Task statement>
Each line below is to be written out once more, precisely as given.
(The data begins)
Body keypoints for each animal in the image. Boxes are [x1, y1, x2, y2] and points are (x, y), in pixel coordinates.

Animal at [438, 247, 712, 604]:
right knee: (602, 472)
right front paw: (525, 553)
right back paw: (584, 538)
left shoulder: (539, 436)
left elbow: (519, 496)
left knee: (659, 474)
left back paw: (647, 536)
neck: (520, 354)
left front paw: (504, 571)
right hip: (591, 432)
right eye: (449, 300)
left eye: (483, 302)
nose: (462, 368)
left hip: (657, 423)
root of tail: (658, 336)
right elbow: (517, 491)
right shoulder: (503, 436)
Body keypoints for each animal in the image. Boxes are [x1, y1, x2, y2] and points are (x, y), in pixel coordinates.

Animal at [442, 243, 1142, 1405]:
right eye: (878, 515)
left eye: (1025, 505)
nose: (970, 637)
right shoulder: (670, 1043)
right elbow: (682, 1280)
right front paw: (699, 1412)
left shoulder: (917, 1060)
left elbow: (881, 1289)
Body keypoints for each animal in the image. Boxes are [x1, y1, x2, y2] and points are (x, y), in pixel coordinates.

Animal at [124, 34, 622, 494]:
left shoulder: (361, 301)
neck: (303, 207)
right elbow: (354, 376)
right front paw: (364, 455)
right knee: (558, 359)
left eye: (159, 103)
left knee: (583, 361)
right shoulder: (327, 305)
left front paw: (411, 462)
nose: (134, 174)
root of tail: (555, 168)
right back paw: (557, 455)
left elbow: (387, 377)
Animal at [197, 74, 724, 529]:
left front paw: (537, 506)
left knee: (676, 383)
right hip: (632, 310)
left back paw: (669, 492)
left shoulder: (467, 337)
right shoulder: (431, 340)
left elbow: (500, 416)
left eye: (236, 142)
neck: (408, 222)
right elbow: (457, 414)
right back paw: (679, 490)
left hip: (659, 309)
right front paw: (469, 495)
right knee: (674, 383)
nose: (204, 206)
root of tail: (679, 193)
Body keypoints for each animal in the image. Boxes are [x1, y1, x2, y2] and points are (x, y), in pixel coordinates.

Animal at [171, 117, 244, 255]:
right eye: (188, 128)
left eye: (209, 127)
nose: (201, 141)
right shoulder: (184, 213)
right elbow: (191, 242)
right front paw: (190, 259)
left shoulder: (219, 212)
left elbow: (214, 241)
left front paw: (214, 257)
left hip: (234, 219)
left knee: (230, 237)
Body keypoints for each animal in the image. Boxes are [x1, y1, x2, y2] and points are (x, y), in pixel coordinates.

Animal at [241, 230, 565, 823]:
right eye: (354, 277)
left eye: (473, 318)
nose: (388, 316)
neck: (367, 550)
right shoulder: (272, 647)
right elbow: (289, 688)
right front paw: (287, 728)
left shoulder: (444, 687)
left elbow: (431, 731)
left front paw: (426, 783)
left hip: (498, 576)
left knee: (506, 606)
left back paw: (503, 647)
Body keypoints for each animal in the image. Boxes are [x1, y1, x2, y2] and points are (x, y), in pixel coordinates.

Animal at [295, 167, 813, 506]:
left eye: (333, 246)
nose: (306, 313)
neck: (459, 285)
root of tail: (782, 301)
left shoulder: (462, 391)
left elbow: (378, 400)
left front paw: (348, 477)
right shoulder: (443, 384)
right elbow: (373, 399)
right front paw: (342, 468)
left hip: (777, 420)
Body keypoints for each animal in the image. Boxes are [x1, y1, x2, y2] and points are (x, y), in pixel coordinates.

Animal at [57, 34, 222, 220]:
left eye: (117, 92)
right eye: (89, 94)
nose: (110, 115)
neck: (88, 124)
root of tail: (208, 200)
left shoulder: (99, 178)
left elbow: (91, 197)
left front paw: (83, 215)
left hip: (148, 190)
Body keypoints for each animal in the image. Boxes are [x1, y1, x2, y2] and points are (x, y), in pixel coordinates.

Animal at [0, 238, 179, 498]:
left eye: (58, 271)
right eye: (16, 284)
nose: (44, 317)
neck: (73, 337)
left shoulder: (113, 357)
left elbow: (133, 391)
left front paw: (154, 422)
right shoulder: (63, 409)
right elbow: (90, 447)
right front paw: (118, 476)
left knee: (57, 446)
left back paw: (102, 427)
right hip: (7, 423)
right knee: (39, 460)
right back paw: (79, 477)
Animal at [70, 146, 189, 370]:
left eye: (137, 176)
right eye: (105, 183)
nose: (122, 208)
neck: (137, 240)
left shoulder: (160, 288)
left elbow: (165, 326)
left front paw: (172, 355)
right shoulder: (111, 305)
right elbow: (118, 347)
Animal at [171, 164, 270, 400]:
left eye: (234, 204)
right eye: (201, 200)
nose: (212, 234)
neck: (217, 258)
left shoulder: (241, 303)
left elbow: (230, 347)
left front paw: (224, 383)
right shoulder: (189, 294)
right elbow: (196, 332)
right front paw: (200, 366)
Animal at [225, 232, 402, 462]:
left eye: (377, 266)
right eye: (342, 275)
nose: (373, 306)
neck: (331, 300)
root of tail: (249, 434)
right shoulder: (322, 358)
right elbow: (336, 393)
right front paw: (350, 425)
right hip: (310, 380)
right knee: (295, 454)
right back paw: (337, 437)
(The data ends)
Solution to this task>
Body keypoints for each animal in the image. Boxes are [x1, y1, x2, y2] and points are (x, y), in pixel coordinates.

Animal at [438, 247, 712, 604]:
right knee: (602, 472)
right front paw: (525, 553)
right back paw: (584, 538)
left shoulder: (539, 436)
left elbow: (519, 496)
left knee: (659, 474)
left back paw: (647, 536)
neck: (520, 354)
left front paw: (504, 571)
right hip: (591, 432)
right eye: (449, 300)
left eye: (483, 302)
nose: (462, 368)
left hip: (657, 423)
root of tail: (658, 336)
right elbow: (517, 491)
right shoulder: (503, 436)
Body keypoints for each animal in the image. Boxes are [x1, y1, x2, y2] and points are (x, y), in pixel coordinates.

Animal at [442, 243, 1142, 1405]:
right eye: (878, 515)
left eye: (1025, 505)
nose: (970, 637)
right shoulder: (670, 1043)
right elbow: (682, 1280)
right front paw: (699, 1412)
left shoulder: (917, 1060)
left elbow: (881, 1289)
Body keypoints for each animal in the image. Boxes are [x1, y1, x2, y2] and points are (x, y), in pixel coordinates.

Animal at [124, 34, 622, 494]:
left shoulder: (361, 301)
neck: (303, 207)
right elbow: (354, 376)
right front paw: (364, 455)
right knee: (558, 359)
left eye: (159, 103)
left knee: (583, 361)
right shoulder: (327, 305)
left front paw: (411, 462)
nose: (134, 174)
root of tail: (555, 168)
right back paw: (557, 455)
left elbow: (387, 377)
Animal at [197, 74, 724, 529]:
left front paw: (537, 506)
left knee: (676, 383)
right hip: (632, 310)
left back paw: (669, 492)
left shoulder: (467, 337)
right shoulder: (431, 340)
left elbow: (500, 416)
left eye: (236, 142)
neck: (408, 222)
right elbow: (457, 414)
right back paw: (679, 490)
left hip: (659, 309)
right front paw: (469, 495)
right knee: (674, 383)
nose: (204, 206)
root of tail: (679, 193)
Body keypoints for each animal in the image. Boxes are [x1, y1, x2, y2] and points are (x, y), in pixel coordinates.

Animal at [171, 117, 244, 255]:
right eye: (188, 128)
left eye: (209, 127)
nose: (201, 141)
right shoulder: (184, 213)
right elbow: (191, 242)
right front paw: (190, 259)
left shoulder: (219, 212)
left elbow: (214, 241)
left front paw: (214, 257)
left hip: (234, 219)
left knee: (230, 237)
Body keypoints for each animal in the image. Boxes are [x1, y1, x2, y2] and points are (x, y), in pixel coordinates.

Animal at [241, 230, 565, 823]:
right eye: (354, 277)
left eye: (473, 318)
nose: (388, 316)
neck: (367, 550)
right shoulder: (272, 647)
right elbow: (289, 688)
right front paw: (287, 728)
left shoulder: (444, 687)
left elbow: (431, 731)
left front paw: (426, 783)
left hip: (498, 576)
left knee: (506, 606)
left back paw: (503, 647)
Body keypoints for each animal in the image. Boxes are [x1, y1, x2, y2] and points are (x, y), in pixel coordinates.

Animal at [295, 167, 813, 506]:
left eye: (333, 246)
nose: (306, 313)
neck: (459, 285)
root of tail: (782, 301)
left shoulder: (462, 391)
left elbow: (378, 400)
left front paw: (348, 477)
right shoulder: (443, 384)
right elbow: (373, 399)
right front paw: (342, 468)
left hip: (777, 420)
Body keypoints for each animal in the image. Boxes are [x1, y1, x2, y2] and points are (x, y), in pixel coordinates.

Animal at [57, 34, 222, 220]:
left eye: (117, 92)
right eye: (89, 94)
nose: (110, 115)
neck: (88, 124)
root of tail: (208, 200)
left shoulder: (99, 178)
left elbow: (91, 197)
left front paw: (83, 215)
left hip: (148, 190)
Body keypoints for each animal in the image. Boxes are [x1, y1, x2, y2] and points are (x, y), in pixel coordinates.

Animal at [0, 238, 179, 498]:
left eye: (58, 271)
right eye: (16, 284)
nose: (44, 317)
neck: (73, 337)
left shoulder: (113, 357)
left elbow: (133, 391)
left front paw: (154, 422)
right shoulder: (63, 409)
right elbow: (90, 447)
right front paw: (118, 476)
left knee: (57, 446)
left back paw: (102, 427)
right hip: (7, 423)
right knee: (39, 460)
right back paw: (79, 477)
Animal at [70, 146, 189, 370]:
left eye: (137, 176)
right eye: (105, 183)
nose: (122, 208)
neck: (137, 240)
left shoulder: (160, 288)
left elbow: (165, 326)
left front paw: (172, 355)
right shoulder: (111, 305)
right elbow: (118, 347)
Animal at [171, 164, 270, 400]:
left eye: (234, 204)
right eye: (201, 200)
nose: (212, 234)
neck: (217, 258)
left shoulder: (241, 303)
left elbow: (230, 347)
left front paw: (224, 383)
right shoulder: (189, 294)
right elbow: (196, 332)
right front paw: (200, 366)
Animal at [225, 232, 402, 462]:
left eye: (377, 266)
right eye: (342, 275)
nose: (373, 306)
neck: (331, 300)
root of tail: (249, 434)
right shoulder: (322, 358)
right elbow: (336, 393)
right front paw: (350, 425)
right hip: (310, 380)
right knee: (295, 454)
right back paw: (337, 437)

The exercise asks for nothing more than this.